🤖 AI Summary
The high resource cost of preparing graph states hinders their application in measurement-based quantum computing and quantum networks. This work addresses this challenge for distance-hereditary graphs by proposing a split-and-fuse construction method based on quotient-augmented strong split trees (QASST). By integrating local complementation equivalence analysis with split decomposition, the approach yields an efficient preparation scheme featuring low circuit depth and minimal entangling gates, which is further generalized to arbitrary graph structures. A divide-and-conquer strategy combined with a triangle-enumeration heuristic is introduced to substantially reduce the number of controlled-Z gates and overall circuit depth.

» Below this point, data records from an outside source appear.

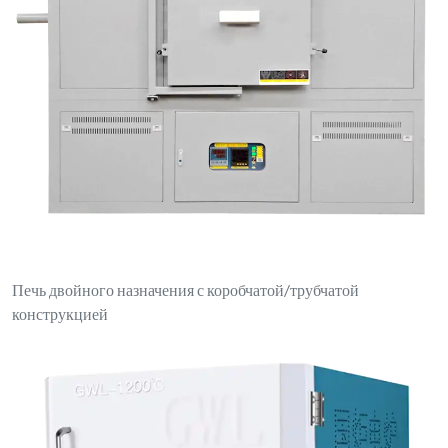
Настольная муфельная печь с ПИД-регулятором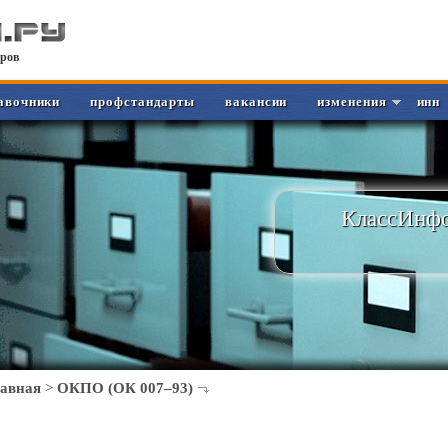
ров
авочники
профстандарты
вакансии
изменения
инн
КлассИнфо
лавная
>
ОКПО (ОК 007–93)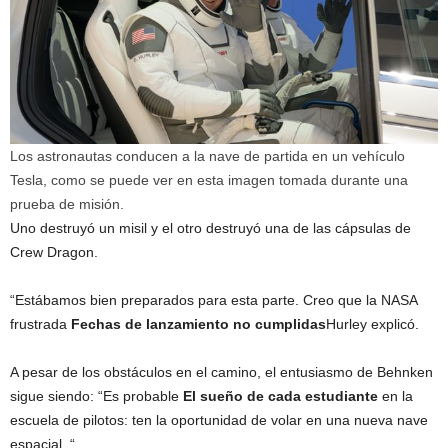
Los astronautas conducen a la nave de partida en un vehículo
Tesla, como se puede ver en esta imagen tomada durante una
prueba de misión.
Uno destruyó un misil y el otro destruyó una de las cápsulas de
Crew Dragon.
“Estábamos bien preparados para esta parte. Creo que la NASA
frustrada
Fechas de lanzamiento no cumplidas
Hurley explicó.
A pesar de los obstáculos en el camino, el entusiasmo de Behnken
sigue siendo: “Es probable
El sueño de cada estudiante
en la
escuela de pilotos: ten la oportunidad de volar en una nueva nave
espacial. “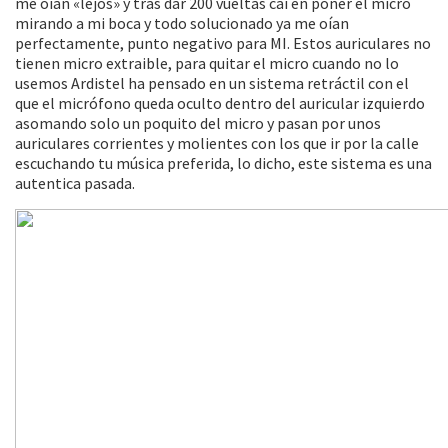
me oían «lejos» y tras dar 200 vueltas caí en poner el micro
mirando a mi boca y todo solucionado ya me oían
perfectamente, punto negativo para MI. Estos auriculares no
tienen micro extraible, para quitar el micro cuando no lo
usemos Ardistel ha pensado en un sistema retráctil con el
que el micrófono queda oculto dentro del auricular izquierdo
asomando solo un poquito del micro y pasan por unos
auriculares corrientes y molientes con los que ir por la calle
escuchando tu música preferida, lo dicho, este sistema es una
autentica pasada.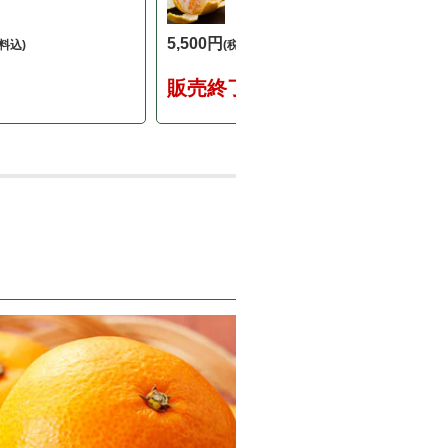
5,500円
料込)
(税込5,940円・送料込)
販売終了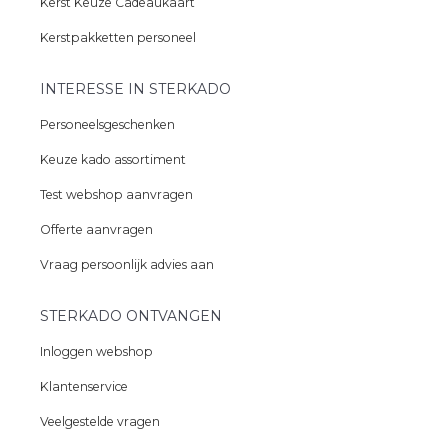
Kerst Keuze Cadeaukaart
Kerstpakketten personeel
INTERESSE IN STERKADO
Personeelsgeschenken
Keuze kado assortiment
Test webshop aanvragen
Offerte aanvragen
Vraag persoonlijk advies aan
STERKADO ONTVANGEN
Inloggen webshop
Klantenservice
Veelgestelde vragen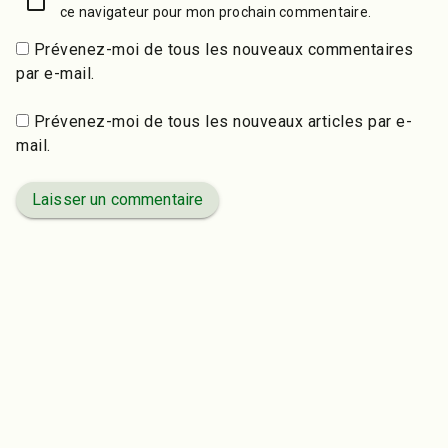
ce navigateur pour mon prochain commentaire.
Prévenez-moi de tous les nouveaux commentaires
par e-mail.
Prévenez-moi de tous les nouveaux articles par e-
mail.
Laisser un commentaire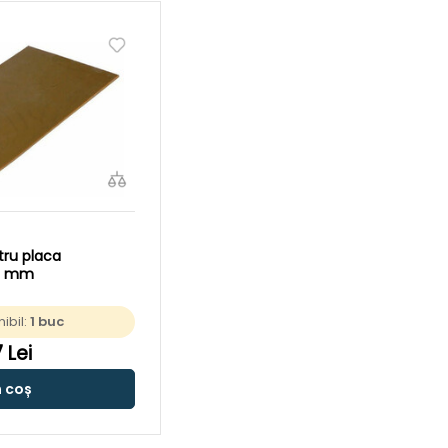
tru placa
0 mm
ibil:
1 buc
 Lei
n coș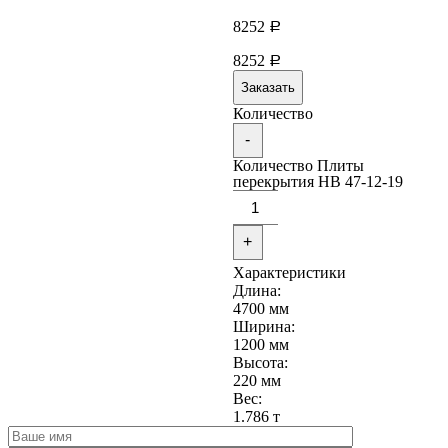
8252
Р
8252
Р
Заказать
Количество
-
Количество Плиты
перекрытия НВ 47-12-19
+
Характеристики
Длина:
4700 мм
Ширина:
1200 мм
Высота:
220 мм
Вес:
1.786 т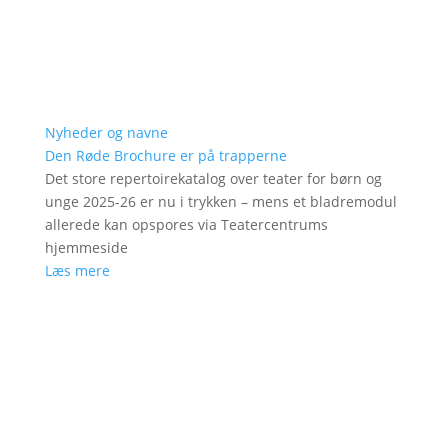
Nyheder og navne
Den Røde Brochure er på trapperne
Det store repertoirekatalog over teater for børn og
unge 2025-26 er nu i trykken – mens et bladremodul
allerede kan opspores via Teatercentrums
hjemmeside
Læs mere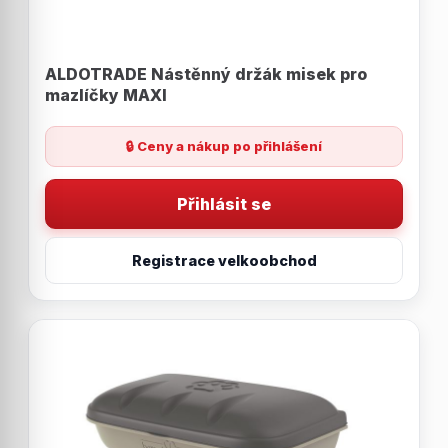
ALDOTRADE Nástěnný držák misek pro
mazlíčky MAXI
🔒 Ceny a nákup po přihlášení
Přihlásit se
Registrace velkoobchod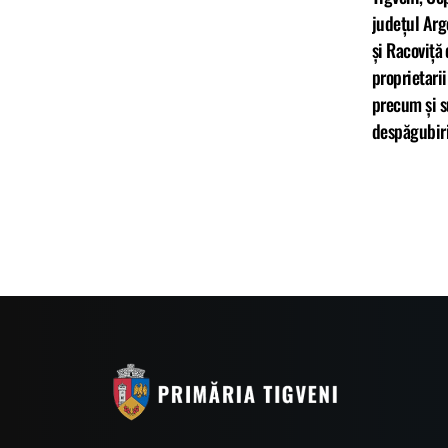
județul Arge
și Racoviță 
proprietarii
precum și s
despăgubiri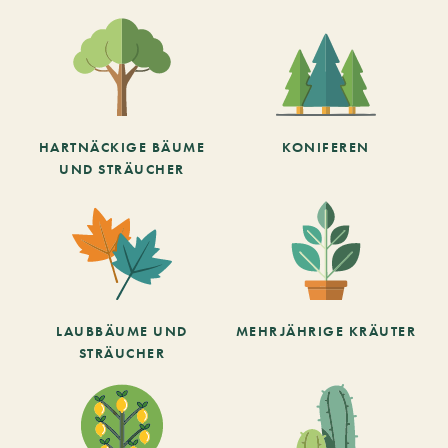
HARTNÄCKIGE BÄUME
KONIFEREN
UND STRÄUCHER
LAUBBÄUME UND
MEHRJÄHRIGE KRÄUTER
STRÄUCHER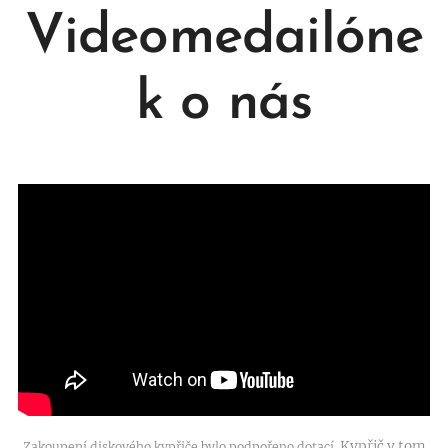
Videomedailóne
k o nás
Kypřič v tom
Zakoupení diskového kypřiče bylo podpořeno dotací.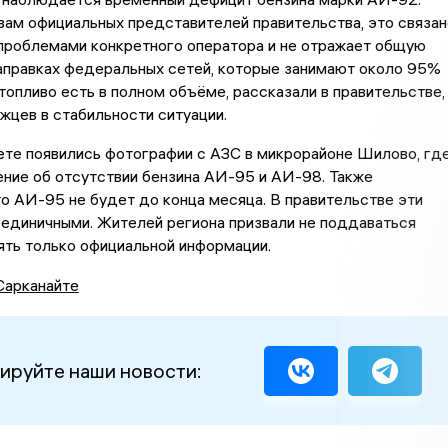
вам официальных представителей правительства, это связан
 проблемами конкретного оператора и не отражает общую
аправках федеральных сетей, которые занимают около 95%
 топливо есть в полном объёме, рассказали в правительстве,
жцев в стабильности ситуации.
ете появились фотографии с АЗС в микрорайоне Шилово, гд
ние об отсутствии бензина АИ-95 и АИ-98. Также
о АИ-95 не будет до конца месяца. В правительстве эти
 единичными. Жителей региона призвали не поддаваться
ять только официальной информации.
Сарканайте
ируйте наши новости: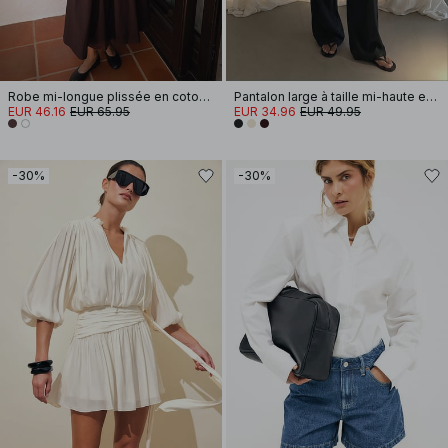
Robe mi-longue plissée en coton à manches courtes
Pantalon large à taille mi-haute en viscose mélangée
EUR 46.16
EUR 65.95
EUR 34.96
EUR 49.95
-30%
-30%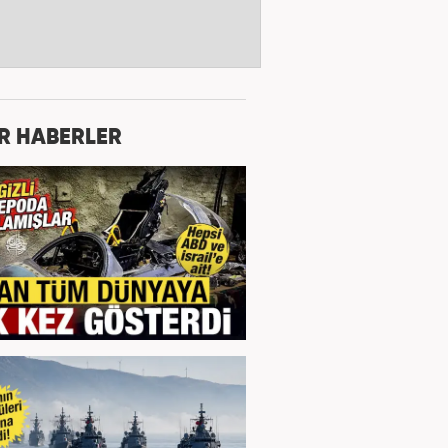
R HABERLER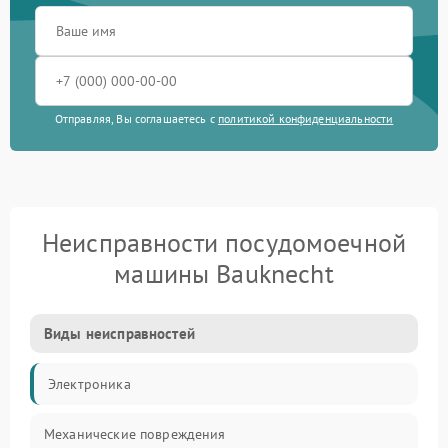
Отправляя, Вы соглашаетесь с
политикой конфиденциальности
Неисправности посудомоечной
машины Bauknecht
Виды неисправностей
Электроника
Механические повреждения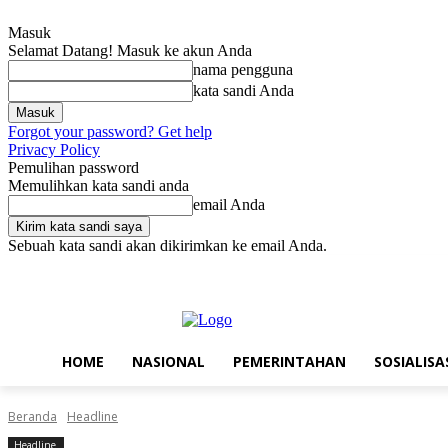
Masuk
Selamat Datang! Masuk ke akun Anda
nama pengguna
kata sandi Anda
Forgot your password? Get help
Privacy Policy
Pemulihan password
Memulihkan kata sandi anda
email Anda
Sebuah kata sandi akan dikirimkan ke email Anda.
Jumat, Agustus 7, 2026
Masuk / Bergabung
Home
Nasional
Pe
HOME
NASIONAL
PEMERINTAHAN
SOSIALISA
Beranda
Headline
Headline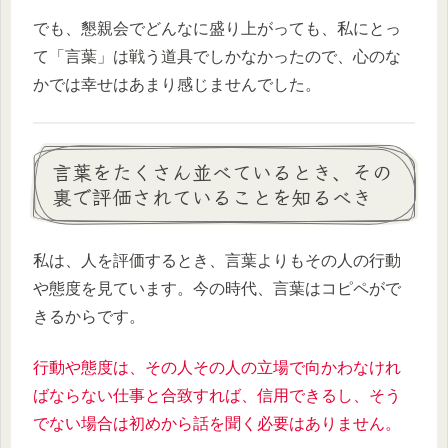
でも、懇親会でどんなに盛り上がっても、私にとっ
て「言葉」は戦う道具でしかなかったので、心のな
かでは幸せはあまり感じませんでした。
言葉をたくさん並べているとき、その
裏で評価されていることを知るべき
私は、人を評価するとき、言葉よりもその人の行動
や態度を見ています。今の時代、言葉はコピペがで
きるからです。
行動や態度は、その人その人の立場で向かわなけれ
ばならない仕事と合致すれば、信用できるし、そう
でない場合は初めから話を聞く必要はありません。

Empirical evaluations across multiple graph families demonstrate that the method outperforms direct implementation, achieving linear resource scaling and favorable scalability.
📝 Abstract
Graph states are a key resource for measurement-based quantum computation and quantum networking, but state-preparation costs limit their practical use. Graph states related by local complement (LC) operations are equivalent up to single-qubit Clifford gates; one may reduce entangling resources by preparing a favorable LC-equivalent representative. However, exhaustive optimization over the LC orbit is not scalable. We address this problem using the split decomposition and its quotient-augmented strong split tree (QASST). For several families of distance-hereditary (DH) graphs, we use the QASST to characterize LC orbits and identify representatives with reduced controlled-Z count or preparation circuit depth. We also introduce a split-fuse construction for arbitrary DH graph states, achieving linear scaling with respect to entangling gates, time steps, and auxiliary qubits. Beyond the DH setting, we discuss a generalized divide-and-conquer split-fuse strategy and a simple greedy heuristic for generic graphs based on triangle enumeration. Together, these methods outperform direct implementations on sufficiently large graphs, providing a scalable alternative to brute-force optimization.